By Michelle Pucci
Fewer than 50 people in Laval were left with frozen pipes earlier this month.
Since January about 680 people have lost access to water because of frozen pipes in Laval. Usually that number ranges from 100-200.
During extreme weather in January and February, the ground becomes deeply frozen as the cold makes its way down and reaches parts where there are water pipes.
“Usually when it is really cold we don’t have this problem,” said Valérie Sauvé from the city of Laval, calling this year exceptionally cold.
But she says even now they are not at the point where they can declare a victory.
“We’re waiting for the many people on vacation to return,” she said. “When they get back and want to run their water again we’ll find out if there are new cases of frozen pipes.”
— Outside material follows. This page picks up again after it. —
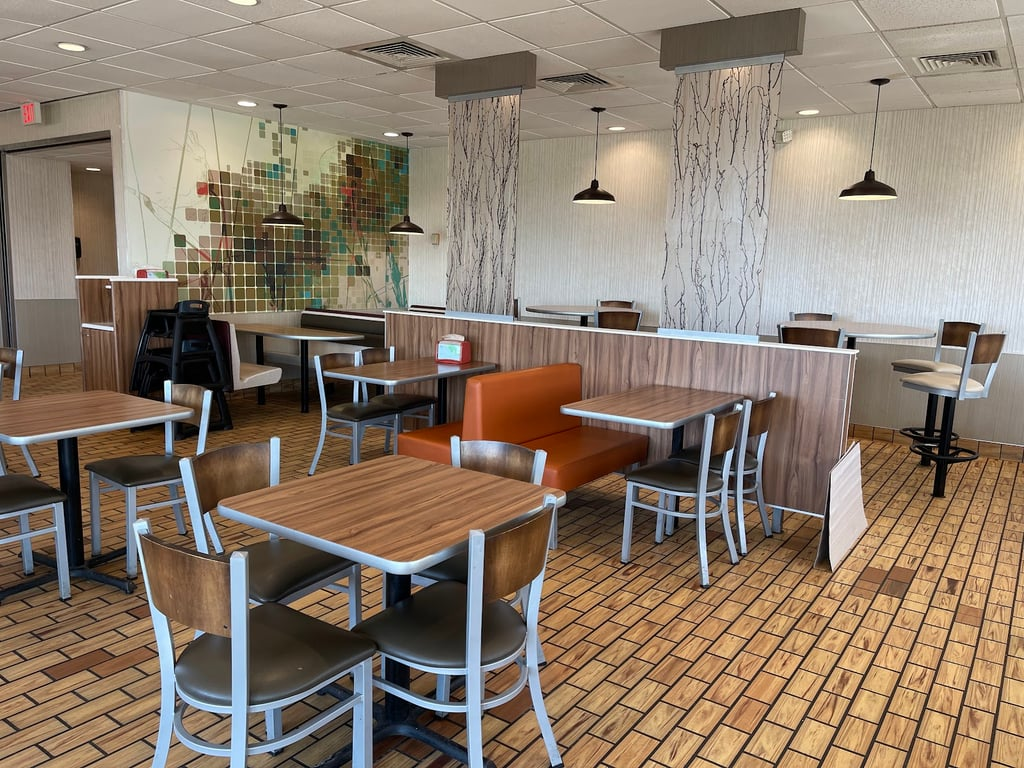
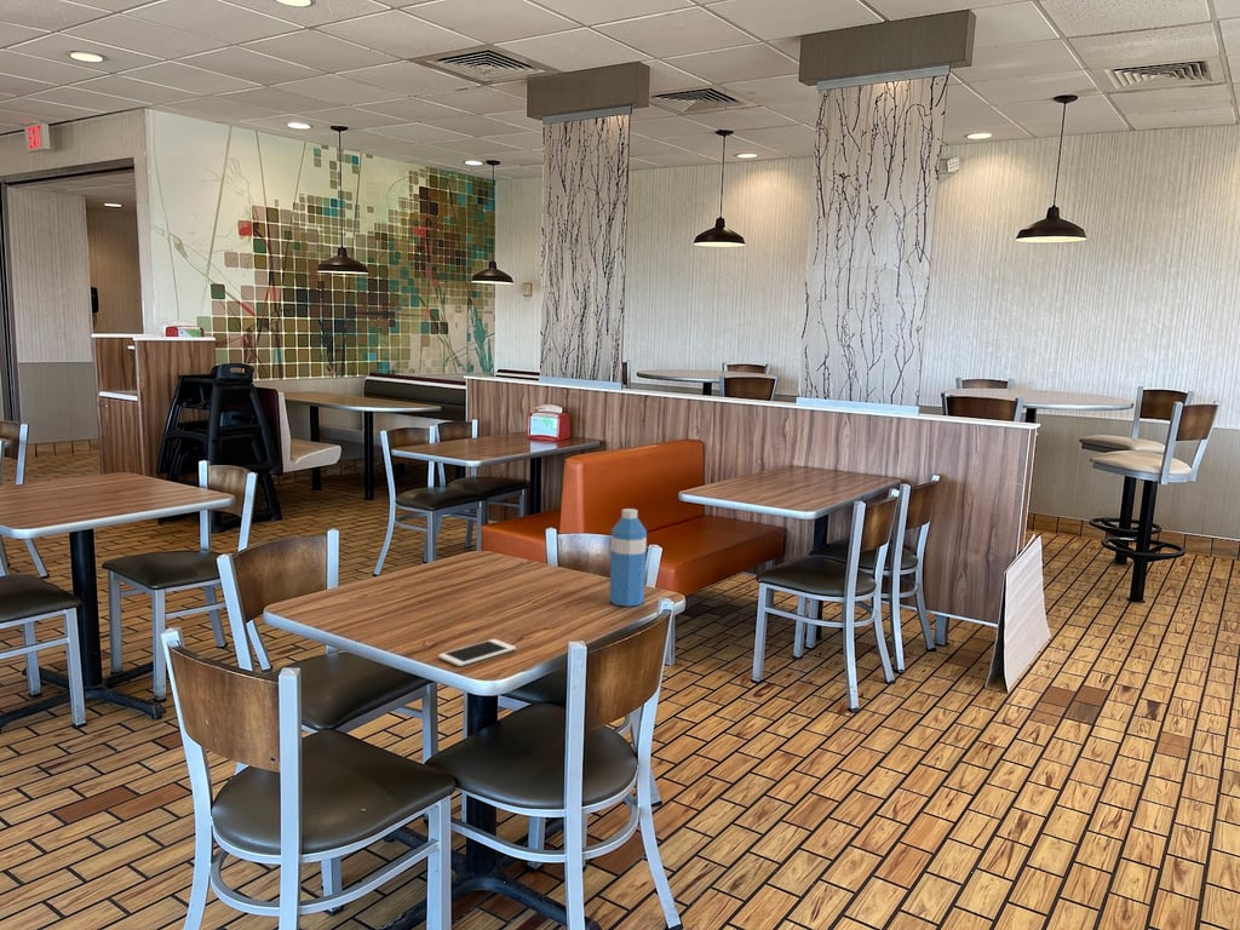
+ cell phone [437,638,517,667]
+ water bottle [608,507,648,608]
Despite warmer weather, it’s possible more households will discover frozen pipes until those higher temperatures make their way down through the soil.
The city works to defreeze about 30 calls per day.
When residents realize that they don’t have access to water, they’re supposed to call 311 so the city can inspect the pipes.
About a dozen teams every day are tasked with de-freezing pipes that are frozen on public land.
Residents that lose access to water because the pipes on their private property are frozen must contact a plumber and visit nearby water distribution centres to pick up four litres of water per day. Nearby arenas and community centres also provide showers.